Exercise directions: Look through the material and tally each line bearing the word "reset". Give only the total.

··· Input records ···

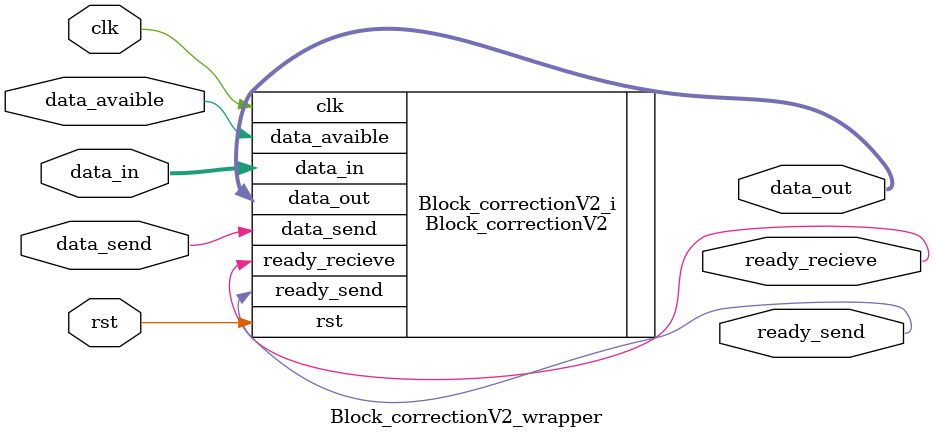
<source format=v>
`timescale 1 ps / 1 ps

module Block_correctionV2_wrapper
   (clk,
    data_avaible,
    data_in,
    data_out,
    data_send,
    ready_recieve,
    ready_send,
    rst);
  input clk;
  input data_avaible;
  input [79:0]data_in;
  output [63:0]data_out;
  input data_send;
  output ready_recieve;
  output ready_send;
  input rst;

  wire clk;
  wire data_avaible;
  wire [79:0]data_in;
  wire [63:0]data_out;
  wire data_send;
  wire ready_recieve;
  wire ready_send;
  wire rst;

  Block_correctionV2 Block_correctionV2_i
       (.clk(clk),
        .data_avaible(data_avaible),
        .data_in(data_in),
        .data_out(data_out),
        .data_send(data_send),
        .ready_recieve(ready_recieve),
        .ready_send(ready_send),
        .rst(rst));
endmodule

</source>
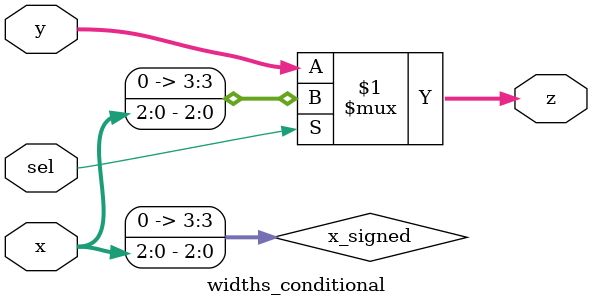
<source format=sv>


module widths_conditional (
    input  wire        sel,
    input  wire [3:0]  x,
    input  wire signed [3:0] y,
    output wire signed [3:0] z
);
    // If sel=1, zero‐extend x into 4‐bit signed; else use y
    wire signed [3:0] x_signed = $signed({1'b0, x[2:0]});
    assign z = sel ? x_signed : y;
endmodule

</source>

···
··· Input records ···

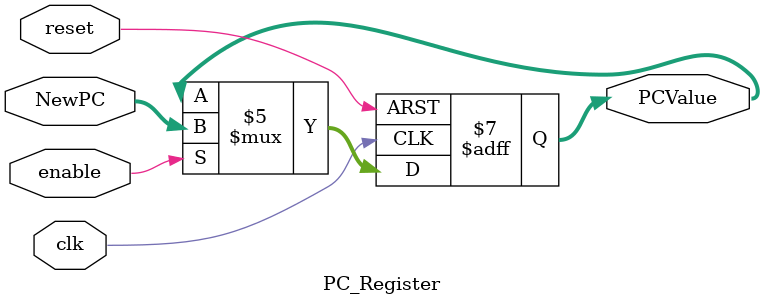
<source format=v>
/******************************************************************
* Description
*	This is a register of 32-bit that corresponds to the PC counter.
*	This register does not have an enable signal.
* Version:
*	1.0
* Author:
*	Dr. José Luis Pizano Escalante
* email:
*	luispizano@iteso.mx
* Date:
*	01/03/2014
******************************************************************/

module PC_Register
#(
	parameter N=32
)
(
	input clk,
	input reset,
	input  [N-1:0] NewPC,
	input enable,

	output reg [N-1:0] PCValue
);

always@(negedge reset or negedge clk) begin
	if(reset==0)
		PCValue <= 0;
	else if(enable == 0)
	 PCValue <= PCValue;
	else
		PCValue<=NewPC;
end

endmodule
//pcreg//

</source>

···

Task result: 3